More forms of interaction will doubtless be noted and tackled as time progresses. I created a webpage for my own research on interactive learning which helps define the above subjects a bit more.

What isn’t Interactive Machine Learning?
There are several learning settings which fail either the interaction or the learning test.

  1. Supervised Learning doesn’t fit. The basic paradigm in supervised learning is that you ask experts to label examples, and then you learn a predictor based upon the predictions of these experts. This approach has essentially no interaction.
  2. Semisupervised Learning doesn’t fit. Semisupervised learning is almost the same as supervised learning, except that you also throw in many unlabeled examples.
  3. Bandit algorithms don’t fit. They have the interaction, but not much learning happens because the sample complexity results only allow you to choose from amongst a small set of strategies. (One exception is EXP4 (page 66), which can operate in the contextual bandit setting.)
  4. MDP learning doesn’t fit. The interaction is there, but the set of policies learned over is still too limited—essentially the policies just memorize what to do in each state.
  5. Reinforcement learning may or may not fit, depending on whether you think of it as MDP learning or in a much broader sense.

All of these not-quite-interactive-learning topics are of course very useful background information for interactive machine learning.

Why now? Because it’s time, of course.

  1. We know from other fields and various examples that interaction is very powerful.
    1. From online learning against an adversary, we know that independence of samples is unnecessary in an interactive setting—in fact you can even function against an adversary.
    2. From active learning, we know that interaction sometimes allows us to use exponentially fewer labeled samples than in supervised learning.
    3. From context bandits, we gain the ability to learn in settings where traditional supervised learning just doesn’t apply.
    4. From complexity theory we have “IP=PSPACE” roughly: interactive proofs are as powerful as polynomial space algorithms, which is a strong statement about the power of interaction.
  2. We know that this analysis is often tractable.
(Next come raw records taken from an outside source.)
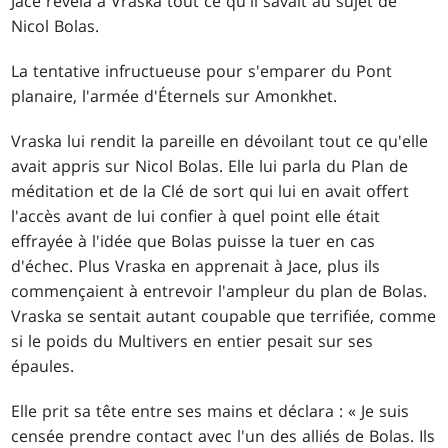
Jace révéla à Vraska tout ce qu'il savait au sujet de
Nicol Bolas.
La tentative infructueuse pour s'emparer du Pont
planaire, l'armée d'Éternels sur Amonkhet.
Vraska lui rendit la pareille en dévoilant tout ce qu'elle
avait appris sur Nicol Bolas. Elle lui parla du Plan de
méditation et de la Clé de sort qui lui en avait offert
l'accès avant de lui confier à quel point elle était
effrayée à l'idée que Bolas puisse la tuer en cas
d'échec. Plus Vraska en apprenait à Jace, plus ils
commençaient à entrevoir l'ampleur du plan de Bolas.
Vraska se sentait autant coupable que terrifiée, comme
si le poids du Multivers en entier pesait sur ses
épaules.
Elle prit sa tête entre ses mains et déclara : « Je suis
censée prendre contact avec l'un des alliés de Bolas. Ils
For example, since Sanjoy‘s post on Active Learning, much progress has been made. Several other variations of interactive settings have been proposed and analyzed. The older online learning against an adversary work is essentially completely worked out for the simpler cases (except for computational issues).
  3. Real world problems are driving it. One of my favorite problems at the moment is the ad display problem—How do you learn which ad is most likely to be of interest? The contextual bandit problem is a big piece of this problem.
  4. It’s more fun. Interactive learning is essentially a wide-open area of research. There are plenty of kinds of natural interaction which haven’t been formalized or analyzed. This is great for beginnners, because it means the problems are simple, and their solution does not require huge prerequisites.
  5. It’s a step closer to AI. Many people doing machine learning want to reach AI, and it seems clear that any AI must engage in interactive learning. Mastering this problem is a next step.

Basic Questions

  1. For natural interaction form [insert yours here], how do you learn? Some of the techniques for other methods of interactive learning may be helpful.
  2. How do we blend interactive and noninteractive learning? In many applications, there is already a pool of supervised examples around.
  3. Are there general methods for reducing interactive learning problems to supervised learning problems (which we know better)?